Segment Start: Data records

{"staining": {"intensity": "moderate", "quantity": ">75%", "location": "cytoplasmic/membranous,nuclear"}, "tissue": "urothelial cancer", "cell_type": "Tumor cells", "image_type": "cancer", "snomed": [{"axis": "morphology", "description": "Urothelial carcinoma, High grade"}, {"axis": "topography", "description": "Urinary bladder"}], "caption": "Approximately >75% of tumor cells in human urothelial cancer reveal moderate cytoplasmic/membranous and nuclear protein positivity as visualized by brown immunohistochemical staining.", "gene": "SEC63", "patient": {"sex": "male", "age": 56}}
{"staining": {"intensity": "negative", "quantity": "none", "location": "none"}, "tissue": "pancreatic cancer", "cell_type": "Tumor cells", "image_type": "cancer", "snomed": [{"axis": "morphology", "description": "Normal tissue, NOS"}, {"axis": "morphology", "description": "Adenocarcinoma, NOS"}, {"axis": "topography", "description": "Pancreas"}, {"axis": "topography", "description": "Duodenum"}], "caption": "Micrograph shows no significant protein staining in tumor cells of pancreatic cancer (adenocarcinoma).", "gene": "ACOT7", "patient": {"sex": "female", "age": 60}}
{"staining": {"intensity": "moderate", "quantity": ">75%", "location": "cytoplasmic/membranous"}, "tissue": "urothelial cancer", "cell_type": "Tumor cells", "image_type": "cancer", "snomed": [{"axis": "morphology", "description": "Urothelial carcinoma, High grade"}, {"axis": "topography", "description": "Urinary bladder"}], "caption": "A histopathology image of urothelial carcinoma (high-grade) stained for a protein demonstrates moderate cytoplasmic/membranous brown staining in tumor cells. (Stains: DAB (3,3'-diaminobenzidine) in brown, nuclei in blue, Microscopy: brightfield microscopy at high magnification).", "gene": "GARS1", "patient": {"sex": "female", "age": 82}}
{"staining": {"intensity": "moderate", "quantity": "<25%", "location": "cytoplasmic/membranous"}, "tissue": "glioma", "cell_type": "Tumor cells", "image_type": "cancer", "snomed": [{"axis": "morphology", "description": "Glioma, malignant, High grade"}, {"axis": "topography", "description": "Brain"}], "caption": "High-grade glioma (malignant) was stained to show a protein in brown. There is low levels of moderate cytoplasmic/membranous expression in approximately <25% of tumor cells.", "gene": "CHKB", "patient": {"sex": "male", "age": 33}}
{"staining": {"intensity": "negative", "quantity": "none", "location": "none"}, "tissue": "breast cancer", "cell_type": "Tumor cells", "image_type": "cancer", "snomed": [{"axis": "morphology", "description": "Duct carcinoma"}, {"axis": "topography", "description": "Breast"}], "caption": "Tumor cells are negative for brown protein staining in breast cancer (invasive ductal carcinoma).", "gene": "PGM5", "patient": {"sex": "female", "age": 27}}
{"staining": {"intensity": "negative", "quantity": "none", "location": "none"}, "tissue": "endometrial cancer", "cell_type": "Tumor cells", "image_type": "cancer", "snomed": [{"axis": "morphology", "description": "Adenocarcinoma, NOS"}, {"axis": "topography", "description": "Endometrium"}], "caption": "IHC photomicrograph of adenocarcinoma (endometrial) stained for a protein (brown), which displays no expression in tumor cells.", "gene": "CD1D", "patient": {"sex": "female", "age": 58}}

Segment End: Data records

## Exercise directions
Using only the entries above, output the line with "glioma (malignant) was", the line with "cells are negative", and all lines between them, exactly as they stand.

## Task answer
{"staining": {"intensity": "moderate", "quantity": "<25%", "location": "cytoplasmic/membranous"}, "tissue": "glioma", "cell_type": "Tumor cells", "image_type": "cancer", "snomed": [{"axis": "morphology", "description": "Glioma, malignant, High grade"}, {"axis": "topography", "description": "Brain"}], "caption": "High-grade glioma (malignant) was stained to show a protein in brown. There is low levels of moderate cytoplasmic/membranous expression in approximately <25% of tumor cells.", "gene": "CHKB", "patient": {"sex": "male", "age": 33}}
{"staining": {"intensity": "negative", "quantity": "none", "location": "none"}, "tissue": "breast cancer", "cell_type": "Tumor cells", "image_type": "cancer", "snomed": [{"axis": "morphology", "description": "Duct carcinoma"}, {"axis": "topography", "description": "Breast"}], "caption": "Tumor cells are negative for brown protein staining in breast cancer (invasive ductal carcinoma).", "gene": "PGM5", "patient": {"sex": "female", "age": 27}}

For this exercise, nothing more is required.